Springbok number eight Duane Vermeulen says his team still have their "backs against the wall" ahead of Saturday's key Rugby World Cup clash against Scotland.
Following their shock defeat to Japan on the opening weekend, South Africa must win in Newcastle to secure a spot in the quarter-finals while Scotland, who lead Pool B, can still progress if they lose.
Scotland's showdown with Samoa next weekend will decide the Scots' fate and some have suggested that coach Vern Cotter has not picked his strongest team for this weekend's clash, keeping some players fresh for their pool finale.
Vermeulen was not interested in debating the strength of the opposition, saying he hadn't read any newspapers or looked at the Scottish line-up. He is focused solely on his own game.
"I don't know what the Scottish team looks like. I don't really care about the opposition," said Vermeulen.
"[What counts is] the day on the field. You've got to go out their and play as a team."
Vermeulen also insisted that the Springboks were taking nothing for granted, knowing this is essentially a knock-out clash.
"It has been a great week for us. There wasn't a great vibe after the Japan loss and it was really quiet in the camp," he explained.
"After Samoa we turned it around, but we haven't achieved anything yet.
"We're still in the same position as we the week before. We still need to grind it out and the Scotland game is our next step. The vibe has been a lot better this week and the main focus is still how we want to play and what we want to achieve."

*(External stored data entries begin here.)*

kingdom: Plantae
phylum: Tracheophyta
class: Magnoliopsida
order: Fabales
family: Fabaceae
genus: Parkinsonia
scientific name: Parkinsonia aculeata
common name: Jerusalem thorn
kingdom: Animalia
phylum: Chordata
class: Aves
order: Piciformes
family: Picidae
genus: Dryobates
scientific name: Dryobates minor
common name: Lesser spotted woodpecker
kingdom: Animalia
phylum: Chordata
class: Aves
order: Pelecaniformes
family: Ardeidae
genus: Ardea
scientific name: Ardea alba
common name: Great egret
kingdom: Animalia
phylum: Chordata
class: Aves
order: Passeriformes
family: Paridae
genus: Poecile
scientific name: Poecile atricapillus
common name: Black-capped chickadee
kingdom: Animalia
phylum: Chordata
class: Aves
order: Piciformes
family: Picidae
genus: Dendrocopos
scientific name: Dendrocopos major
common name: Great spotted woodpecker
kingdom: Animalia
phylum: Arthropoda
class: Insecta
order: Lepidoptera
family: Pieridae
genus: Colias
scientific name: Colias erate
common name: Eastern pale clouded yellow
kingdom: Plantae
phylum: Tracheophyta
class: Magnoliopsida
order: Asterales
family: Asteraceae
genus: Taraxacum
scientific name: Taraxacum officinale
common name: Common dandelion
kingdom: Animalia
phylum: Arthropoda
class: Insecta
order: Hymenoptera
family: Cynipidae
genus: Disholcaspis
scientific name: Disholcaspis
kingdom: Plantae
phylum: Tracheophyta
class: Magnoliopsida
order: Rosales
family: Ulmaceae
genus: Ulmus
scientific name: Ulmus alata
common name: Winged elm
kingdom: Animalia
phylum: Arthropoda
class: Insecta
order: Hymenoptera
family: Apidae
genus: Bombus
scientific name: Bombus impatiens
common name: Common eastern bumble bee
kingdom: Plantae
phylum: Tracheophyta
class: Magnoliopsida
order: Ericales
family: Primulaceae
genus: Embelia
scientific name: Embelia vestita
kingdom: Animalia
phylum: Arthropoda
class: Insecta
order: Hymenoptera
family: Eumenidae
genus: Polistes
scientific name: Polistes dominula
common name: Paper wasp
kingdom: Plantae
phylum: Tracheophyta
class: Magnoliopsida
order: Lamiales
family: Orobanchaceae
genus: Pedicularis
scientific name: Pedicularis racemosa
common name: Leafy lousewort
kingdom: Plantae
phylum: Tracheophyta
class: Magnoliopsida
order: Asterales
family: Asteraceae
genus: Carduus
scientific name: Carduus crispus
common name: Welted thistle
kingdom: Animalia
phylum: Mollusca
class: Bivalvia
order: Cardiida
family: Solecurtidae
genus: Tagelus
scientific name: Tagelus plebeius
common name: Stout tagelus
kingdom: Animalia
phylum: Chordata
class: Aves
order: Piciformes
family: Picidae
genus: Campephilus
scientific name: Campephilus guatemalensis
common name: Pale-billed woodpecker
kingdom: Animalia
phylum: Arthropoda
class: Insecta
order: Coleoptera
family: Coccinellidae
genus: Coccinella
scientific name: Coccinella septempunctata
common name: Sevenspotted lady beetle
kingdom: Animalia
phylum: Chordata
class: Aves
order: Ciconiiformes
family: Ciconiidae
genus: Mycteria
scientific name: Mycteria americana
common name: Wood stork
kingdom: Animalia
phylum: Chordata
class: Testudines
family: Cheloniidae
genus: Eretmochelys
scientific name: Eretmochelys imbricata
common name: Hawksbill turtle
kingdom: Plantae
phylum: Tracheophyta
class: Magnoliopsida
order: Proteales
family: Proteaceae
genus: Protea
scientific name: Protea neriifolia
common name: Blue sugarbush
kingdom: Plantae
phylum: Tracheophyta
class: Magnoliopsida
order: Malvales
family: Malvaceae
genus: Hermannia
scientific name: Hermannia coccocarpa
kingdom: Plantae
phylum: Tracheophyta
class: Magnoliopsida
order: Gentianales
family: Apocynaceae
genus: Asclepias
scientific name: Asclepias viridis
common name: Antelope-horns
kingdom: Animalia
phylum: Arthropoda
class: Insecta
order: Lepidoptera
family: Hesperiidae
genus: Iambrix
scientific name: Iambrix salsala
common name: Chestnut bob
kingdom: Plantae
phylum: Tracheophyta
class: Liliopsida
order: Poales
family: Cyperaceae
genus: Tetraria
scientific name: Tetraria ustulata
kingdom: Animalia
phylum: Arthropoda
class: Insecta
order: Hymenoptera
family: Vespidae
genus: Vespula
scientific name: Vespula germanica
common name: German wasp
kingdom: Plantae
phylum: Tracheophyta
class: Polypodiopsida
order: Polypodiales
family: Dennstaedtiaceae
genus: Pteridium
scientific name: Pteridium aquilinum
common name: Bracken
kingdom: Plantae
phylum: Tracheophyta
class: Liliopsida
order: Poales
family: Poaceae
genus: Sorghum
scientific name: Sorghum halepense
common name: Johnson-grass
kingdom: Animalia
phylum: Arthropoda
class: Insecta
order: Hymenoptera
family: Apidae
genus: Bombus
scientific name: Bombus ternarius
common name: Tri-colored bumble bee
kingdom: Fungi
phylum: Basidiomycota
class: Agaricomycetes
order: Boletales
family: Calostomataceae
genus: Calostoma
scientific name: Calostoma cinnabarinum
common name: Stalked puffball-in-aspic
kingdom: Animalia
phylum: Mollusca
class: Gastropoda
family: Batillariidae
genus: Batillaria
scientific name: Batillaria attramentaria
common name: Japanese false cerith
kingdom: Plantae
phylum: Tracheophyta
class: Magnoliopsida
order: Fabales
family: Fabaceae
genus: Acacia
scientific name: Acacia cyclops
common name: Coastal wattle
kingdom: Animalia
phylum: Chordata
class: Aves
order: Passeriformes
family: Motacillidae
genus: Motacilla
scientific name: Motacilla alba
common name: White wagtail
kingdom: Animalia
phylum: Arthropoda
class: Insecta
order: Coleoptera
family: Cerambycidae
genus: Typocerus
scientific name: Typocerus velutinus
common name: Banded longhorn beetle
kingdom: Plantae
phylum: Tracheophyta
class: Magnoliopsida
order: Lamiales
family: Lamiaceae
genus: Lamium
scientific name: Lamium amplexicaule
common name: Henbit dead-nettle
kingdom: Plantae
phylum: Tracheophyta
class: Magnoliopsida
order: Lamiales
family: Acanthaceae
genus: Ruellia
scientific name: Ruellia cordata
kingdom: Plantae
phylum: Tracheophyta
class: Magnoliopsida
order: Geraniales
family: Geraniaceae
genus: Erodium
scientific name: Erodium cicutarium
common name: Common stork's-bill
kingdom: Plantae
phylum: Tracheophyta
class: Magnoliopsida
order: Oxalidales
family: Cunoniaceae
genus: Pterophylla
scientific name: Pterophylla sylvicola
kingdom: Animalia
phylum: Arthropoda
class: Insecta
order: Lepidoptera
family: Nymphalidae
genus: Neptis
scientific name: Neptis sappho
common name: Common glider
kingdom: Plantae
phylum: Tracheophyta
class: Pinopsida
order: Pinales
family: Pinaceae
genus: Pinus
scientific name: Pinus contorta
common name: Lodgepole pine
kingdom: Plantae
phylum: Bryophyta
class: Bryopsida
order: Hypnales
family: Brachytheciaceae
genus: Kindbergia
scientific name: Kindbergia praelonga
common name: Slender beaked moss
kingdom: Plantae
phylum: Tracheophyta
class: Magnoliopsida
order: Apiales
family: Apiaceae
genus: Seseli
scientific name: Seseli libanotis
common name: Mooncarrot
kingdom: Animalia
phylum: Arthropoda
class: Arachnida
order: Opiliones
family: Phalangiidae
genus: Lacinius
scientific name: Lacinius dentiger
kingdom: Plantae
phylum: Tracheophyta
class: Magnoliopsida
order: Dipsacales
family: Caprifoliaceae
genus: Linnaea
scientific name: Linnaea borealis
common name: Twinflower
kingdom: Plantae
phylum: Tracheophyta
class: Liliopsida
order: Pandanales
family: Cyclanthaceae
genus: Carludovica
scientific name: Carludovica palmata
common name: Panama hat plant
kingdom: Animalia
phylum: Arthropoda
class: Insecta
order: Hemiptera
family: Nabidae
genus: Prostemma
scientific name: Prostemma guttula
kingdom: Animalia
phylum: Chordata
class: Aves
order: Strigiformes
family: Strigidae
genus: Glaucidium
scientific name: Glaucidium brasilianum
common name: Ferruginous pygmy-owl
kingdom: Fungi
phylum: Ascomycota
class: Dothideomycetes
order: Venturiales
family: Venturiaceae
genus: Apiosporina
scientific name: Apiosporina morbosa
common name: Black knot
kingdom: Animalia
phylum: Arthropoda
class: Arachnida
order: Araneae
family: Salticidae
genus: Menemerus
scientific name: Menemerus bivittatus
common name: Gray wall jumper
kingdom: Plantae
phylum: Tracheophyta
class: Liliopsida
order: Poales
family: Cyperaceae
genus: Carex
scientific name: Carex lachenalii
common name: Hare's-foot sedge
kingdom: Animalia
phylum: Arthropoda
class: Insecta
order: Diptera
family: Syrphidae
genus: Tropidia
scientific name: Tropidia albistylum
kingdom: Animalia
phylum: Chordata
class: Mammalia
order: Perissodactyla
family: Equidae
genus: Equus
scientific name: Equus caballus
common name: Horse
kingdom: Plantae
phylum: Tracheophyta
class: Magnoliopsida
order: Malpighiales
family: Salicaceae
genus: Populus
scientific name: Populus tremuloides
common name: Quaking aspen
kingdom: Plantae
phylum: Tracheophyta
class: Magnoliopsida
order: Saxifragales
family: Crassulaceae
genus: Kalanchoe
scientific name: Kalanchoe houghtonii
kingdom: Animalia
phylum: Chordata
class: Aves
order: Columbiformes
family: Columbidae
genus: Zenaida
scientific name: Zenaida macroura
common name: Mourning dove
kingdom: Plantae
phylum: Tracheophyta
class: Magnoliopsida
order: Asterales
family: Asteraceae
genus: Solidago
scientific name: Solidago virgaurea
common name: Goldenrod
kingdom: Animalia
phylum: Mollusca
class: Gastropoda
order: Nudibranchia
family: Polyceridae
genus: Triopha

Heyneke Meyer's team have had a nasty habit of dropping off in the final quarter of matches this year and Vermeulen admitted it was something they were conscious of.
"We had a good chat about that and we know the stats, but we haven't been able to figure out exactly what we are doing wrong there. Is it fatigue? Is it the lack of effort – it's definitely not that – or is it discipline?" he said.
"Last week we gave away 15 penalties and we want to get that down. When you get that down, you find yourself on the front foot and you don't stand facing a three pointer every five or six minutes.
"Hopefully we can keep working on that and between that stage of 50 and 70 minutes, we can play the winning rugby we want to."
Vermeulen also backed captain Fourie du Preez to lead by example.
"Fourie is one of the guys who has come a long way with Heyneke (Meyer). He first started with Heyneke when he was coach of the Bulls and he knows how to execute the coach’s plan. He is the perfect guy for the job and we have a lot of good leaders in the squad that can back him up," he added.
"We've got guys like Schalk (Burger), like Ruan (Pienaar) and Bismarck (du Plessis) who are senior guys who have the caps and experience. It’s nice to have those guys to give balance and it is a pleasure to be playing under Fourie."